* WHAT THE EXERCISE ASKS *
Please write out the records below again word for word, leaving out the pictures.

Items listed in a dataset

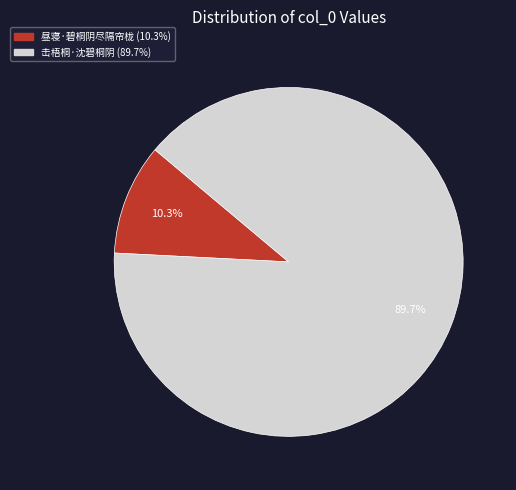

What is the total percentage of 昼寝·碧桐阴尽隔帘栊 and 击梧桐·沈碧桐阴?

100.0%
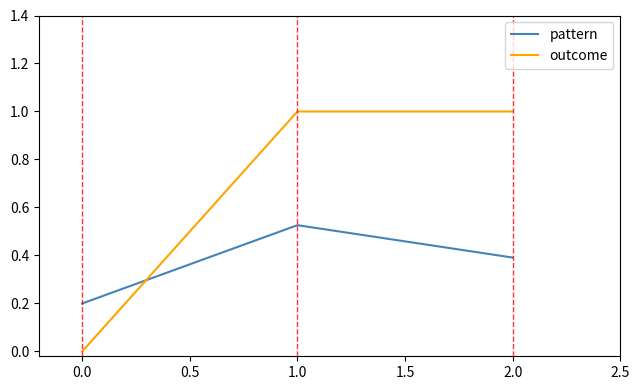

Which category has the lowest value across all series?

0.0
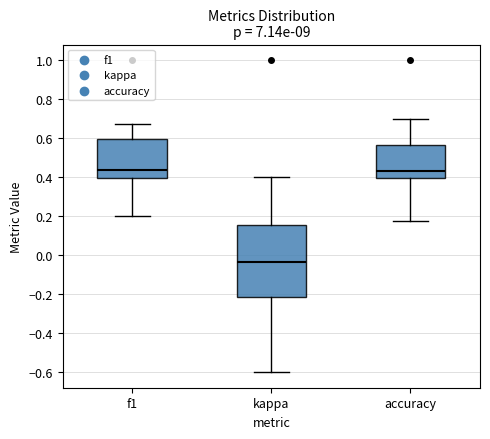

Reading left to right, read every box against the y-axis: the position of its median line, the range the box covers, and the ends of its whiskers. The values are not printed on the chart, so give them approximately, as read against the axis.

f1: median 0.44, box 0.40 to 0.60, whiskers 0.20 to 0.68
kappa: median -0.04, box -0.22 to 0.16, whiskers -0.60 to 0.40
accuracy: median 0.44, box 0.40 to 0.56, whiskers 0.18 to 0.70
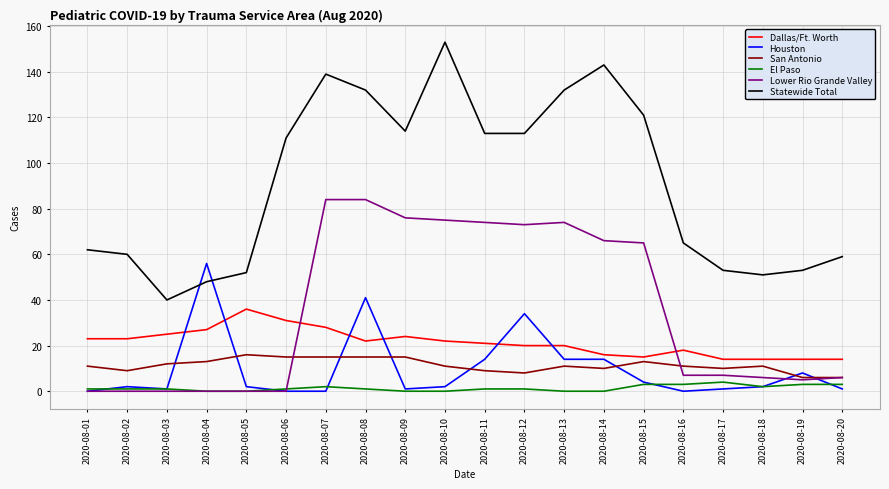

Rank the series by their maximum value, from lowest to highest.

El Paso, San Antonio, Dallas/Ft. Worth, Houston, Lower Rio Grande Valley, Statewide Total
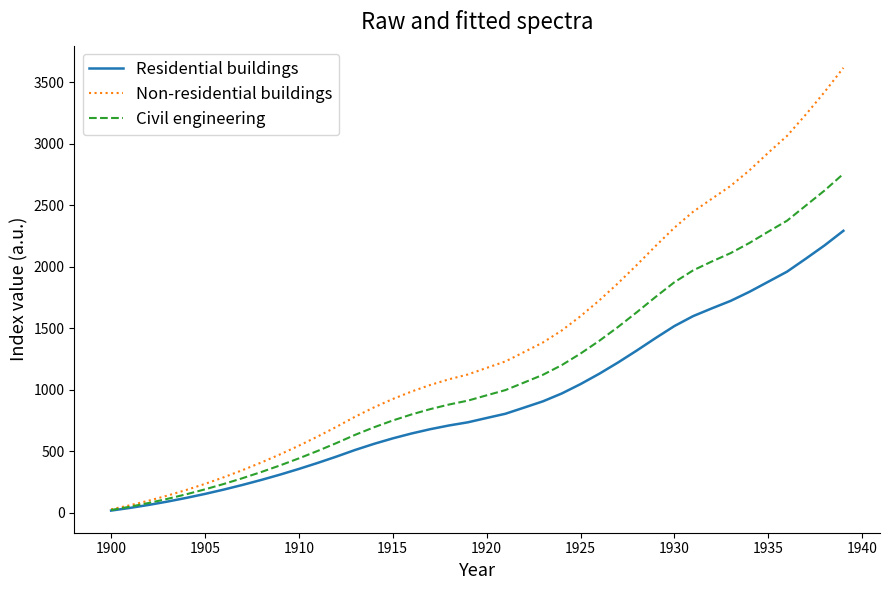

Is this an area chart (filled region under the line)?

No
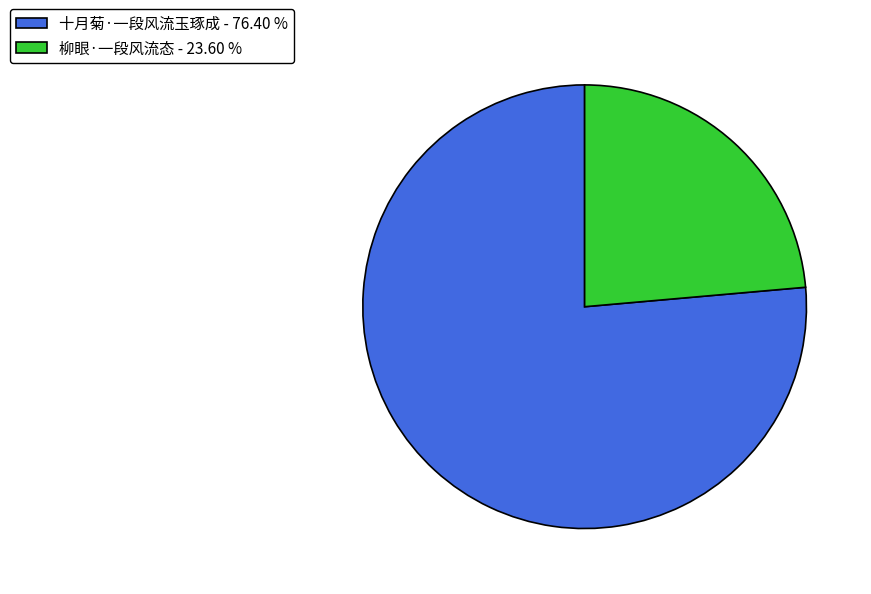

How many slices are in this pie chart?

2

* EXPECTED OUTPUT *
What is the total percentage of 昼寝·碧桐阴尽隔帘栊 and 击梧桐·沈碧桐阴?

100.0%

Which category has the lowest value across all series?

0.0

Reading left to right, read every box against the y-axis: the position of its median line, the range the box covers, and the ends of its whiskers. The values are not printed on the chart, so give them approximately, as read against the axis.

f1: median 0.44, box 0.40 to 0.60, whiskers 0.20 to 0.68
kappa: median -0.04, box -0.22 to 0.16, whiskers -0.60 to 0.40
accuracy: median 0.44, box 0.40 to 0.56, whiskers 0.18 to 0.70

Rank the series by their maximum value, from lowest to highest.

El Paso, San Antonio, Dallas/Ft. Worth, Houston, Lower Rio Grande Valley, Statewide Total

Is this an area chart (filled region under the line)?

No

How many slices are in this pie chart?

2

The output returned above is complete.